Adjusting defense efficiency by the quality of pitching

Fausto Carmona throws a hard sinker on the outside corner, but Ichiro Suzuki turns it into a well-struck ground ball by going the other way, splitting the defenders on the left side of the diamond. We know who should get credit for the single on the Mariners’ side of the box score—there was only one guy with a bat. But who on the Indians will take the blame for the single? Is it Carmona who made the pitch, or the defenders who could not get to the ball fast enough?

Bill James invented Defensive Efficiency, measuring the percentage of balls in play that a defense turns into outs. It became apparent just how useful this would be for evaluation of team defense when Voros McCracken famously concluded that, “There is little if any difference among major-league pitchers in their ability to prevent hits on balls hit in the field of play.” A natural corollary to this thesis says that to measure team defense, one should use Defensive Efficiency rate.

However, since McCracken’s original thesis, the community has determined with certainty that while there is little difference between pitchers, there definitely are some major “little” differences. Following on work by J.C. Bradbury and others, I have shown that a pitcher’s ability to control the number of hits he surrenders on balls in play is well correlated with strikeout rate, walk rate and ground ball rate, the so-called “DIPS” (Defense Independent Pitching Statistics) that are not determined by the defense behind a pitcher. In fact, a pitcher’s BABIP in a given season correlates more with his DIPS the previous season than with his BABIP the previous season. In other words, DIPS predicts BABIP better than BABIP itself does.

As I close in on how to measure a pitcher’s ability to control BABIP without actually using what happened on balls in play, I have realized that I can actually see how much of team defensive efficiency is the fault of hurlers. It turns out that a large portion of defensive efficiency is pitching after all. I have shown the following to be true:

A) Pitchers who strike more hitters out give up fewer hits on balls in play.
######
◆ PROBLEM SET
A. Answer these from the article on pitching and defense efficiency:
(i) Who invented Defensive Efficiency?
(ii) Which team is Fausto Carmona pitching for?
(iii) Which three rates does the author say are well correlated with a pitcher's ability to control the number of hits he gives up on balls in play?
B. Pick up the article on pitching and defense efficiency after its last line and keep it going.
The material further on is separate from the article and stands on its own.

◆ PROVIDED MATERIAL
######
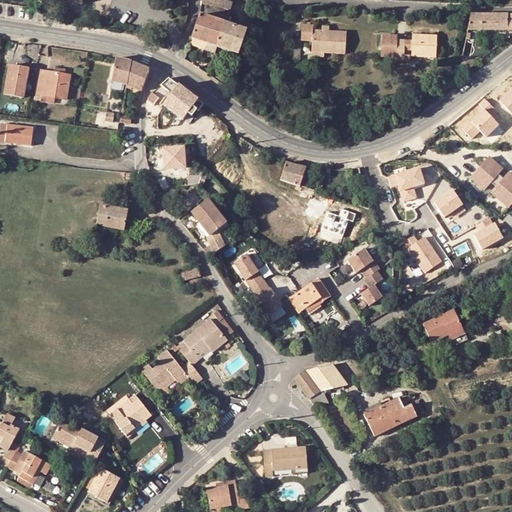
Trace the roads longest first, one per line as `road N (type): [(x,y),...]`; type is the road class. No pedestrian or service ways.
######
◆ RESULTS
A.
(i) Bill James
(ii) The Indians
(iii) Strikeout rate, walk rate and ground ball rate

B.
B) Pitchers who induce fewer ground balls give up fewer hits on balls in play.
C) Pitchers who walk fewer hitters give up fewer hits on balls in play.

Using this information, I have found that the variance in BABIP among starting pitchers who pitch over 150 innings can be attributed approximately as follows:

A) 12 percent pitching skill
B) 13 percent team defense skill
C) 75 percent luck

Of the fraction that pitchers do control, you can predict about 10.4 of those 12 percent using DIPS. Yes, pitchers do exhibit some control over their BABIP, but in an entirely estimate-able way. I think this passes the smell test, too, because if I try to imagine a pitcher who you expect to limit hits on balls in play, I picture one who fools hitters into whiffing a lot too, or perhaps one who pops a lot of hitters up.

One of the most underrated aspects of SIERA is that it implicitly computes an “Expected BABIP,” by using regression techniques. Since it looks directly at expected ERA, conditional on strikeout rate, ground ball rate, and walk rate, it does not directly compute the effect of a strikeout on ERA; instead, it computes what pitchers’ ERAs will look like given their strikeout rate (and holding everything else constant). Thus, SIERA expects high-strikeout pitchers to have low BABIPs, and makes similar adjustments for ground ball rate and walk rate as well.

As I considered how individual pitchers’ DIPS correlate with expected BABIP recently, I realized that there are considerable differences among whole teams in their strikeout and ground ball rates. The 2010 Giants struck out 21.6 percent of hitters faced; the 2006 Royals struck out only 14.1 percent and unsurprisingly had a team BABIP that was 24 points higher than the 2010 Giants.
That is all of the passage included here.